Hugo reading 2018: City of Stairs, by Robert Jackson Bennett

Andrew had actually bought a copy of City of Stairs, the first book in Robert Jackson Bennett’s Divine Cities series, so I decided to try the novelty of reading a paper book rather than on my Kobo.

The story begins with a man on trial for using a symbol of a Divinity as part of his advertising.  In this world, the Continentals are banned from any mention of their Divinities, or any use of their symbols, and thus also from studying any of their history, by the conquering Saypuri.  The trial is interrupted by the news that a Saypuri scholar, known for studying the history of the Continent has been murdered, apparently by Continentals enraged that a foreign colonist is permitted to study in depth something about them that they themselves are not allowed to know.

So at first glance, we have the wicked colonial power oppressing the downtrodden indigenous population, and we know what side we should be on.

Except that within a couple of chapters, we learn that the reason for the conquest of the Continent is that the Continentals and their Divinities had enslaved the Saypuri for centuries, until the Saypuri rose up in rebellion, killed the Divinities, and conquered their people.

Which puts a different complexion on the whole thing, and makes it a little harder to work out who is wrong.  And even that is an oversimplification, because while the Divinities are supposedly all dead, some of their Miracles still work, one of them disappeared long before the conquest, and there are few, if any, witnesses to the death of at least one of them.

So that is the general shape of the world, and the theology that comes with it is fairly fascinating, and also develops during the book.
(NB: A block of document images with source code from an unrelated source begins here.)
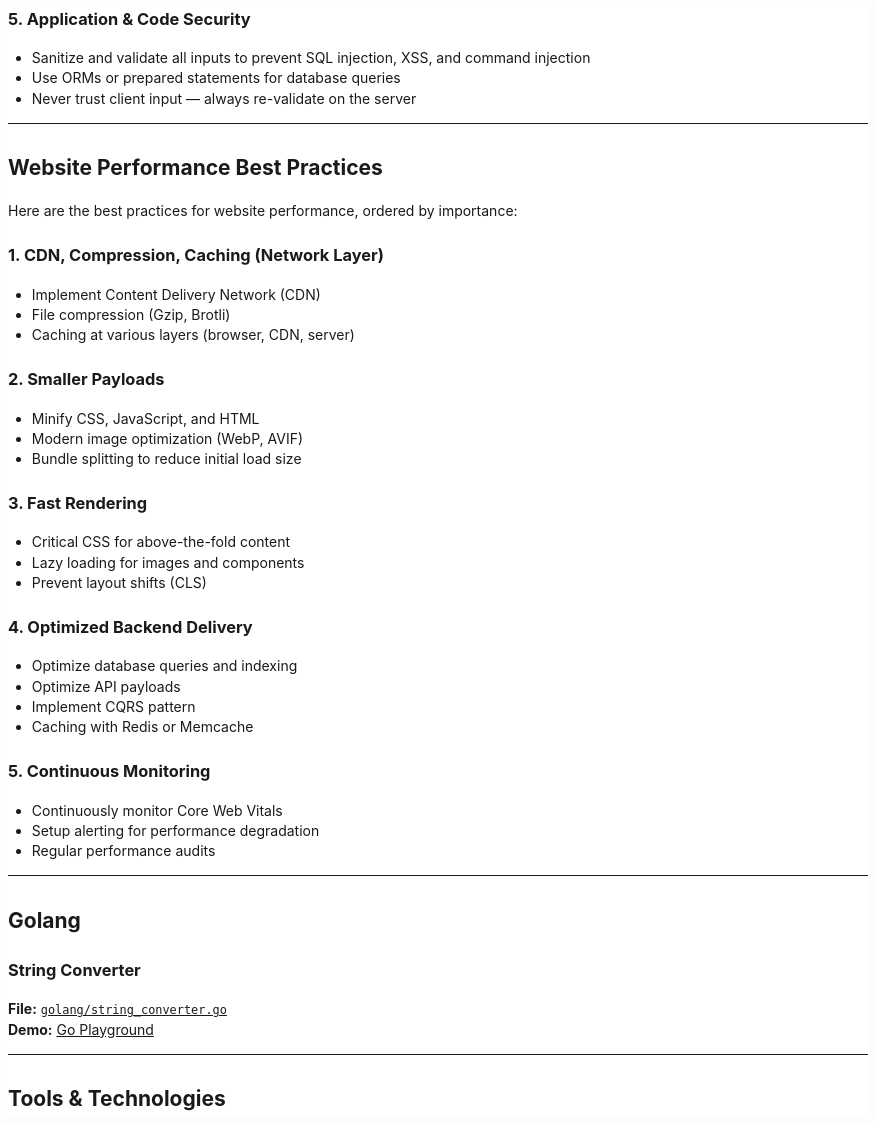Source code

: ### 5. Application & Code Security
- Sanitize and validate all inputs to prevent SQL injection, XSS, and command injection
- Use ORMs or prepared statements for database queries
- Never trust client input — always re-validate on the server

---

## Website Performance Best Practices

Here are the best practices for website performance, ordered by importance:

### 1. CDN, Compression, Caching (Network Layer)
- Implement Content Delivery Network (CDN)
- File compression (Gzip, Brotli)
- Caching at various layers (browser, CDN, server)

### 2. Smaller Payloads
- Minify CSS, JavaScript, and HTML
- Modern image optimization (WebP, AVIF)
- Bundle splitting to reduce initial load size

### 3. Fast Rendering
- Critical CSS for above-the-fold content
- Lazy loading for images and components
- Prevent layout shifts (CLS)

### 4. Optimized Backend Delivery
- Optimize database queries and indexing
- Optimize API payloads
- Implement CQRS pattern
- Caching with Redis or Memcache

### 5. Continuous Monitoring
- Continuously monitor Core Web Vitals
- Setup alerting for performance degradation
- Regular performance audits

---

## Golang

### String Converter
**File:** [`golang/string_converter.go`](golang/string_converter.go)  
**Demo:** [Go Playground](https://goplay.tools/snippet/AfLQb2KrCVb)

---

## Tools & Technologies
I liked the fact that the Continent was kind of underdeveloped in terms of science and technology, because the Divinities did everything for them – which gave the Saypuri a huge advantage once the Divinities were gone.  I also liked the way that belief seemed to have changed not just current reality, but history, although that also makes my head turn inside out in uncomfortable ways.

As to the plot – the viewpoint character is Shara Komayd, a Saypuri, and a descendent of the man who killed the Divinities.  She is a friend of the murdered man, and arrives incognito in Bulikov to investigate his death.  Shara is a professional spy, and a scholar of the history and miracles of the Continent, and she travels with an assistant, the piratical Sigrud, who is really excellent at violence.  She quickly finds that the murder has less to do with the scholar’s alleged studies than it has to do with Saypuri and Continental politics.  And possibly religious fanaticism, but then again, possible not.

Also, it turns out that one of the chief movers in Continental politics is her former friend and lover from University, Vohannes Votrov, who is charming and charismatic and tries to hide the fact that he prefers men, which is not OK in Bulikov.  (I have to say, I knew, absolutely and from the start, that there could be no romance between Shara and Vo, not really, but that didn’t stop me from wanting one, or wanting SOME kind of romantic pay off for Vo, because he was a delight.  And there was one, sort of, but it was pretty heartbreaking.)

I also need to mention the governor, Turyin Mulaghesh, who is a wonderfully laconic and practical former military woman who really wants her next posting to be somewhere peaceful, with beaches.  You can sort of tell early in the book that this is not what is going to happen.  She is far too good a character to waste on retirement.

Also, you might want to know that some terribly sad and upsetting things happen in this book.  Bring handkerchiefs.

This is a fascinating book, with complex world-building and excellent characters.  I’d definitely like to read more in the series, though given how much of the scenery got burned to the ground towards the end of the book, I’m wondering just where Bennett can go from here.  But following Mulaghesh around certainly strikes me as a sound strategy.

I don’t think Bujold’s Chalion series is beatable in this category, but this is very, very good, and I definitely want to read more of the series.  I’ve read all the InCryptid books, and like them a lot, but it’s hard to compare a full series against one book.  I’m not sure I have time to read the other two before the nomination season finishes, either, even if I give up on the ‘Best Editor: Short Form’ category entirely.

Anyway, I’m very glad I got to read this one.  It’s clever and twisty and has interesting theology, and the characters are people I care about.  It’s hard to go wrong with that combination.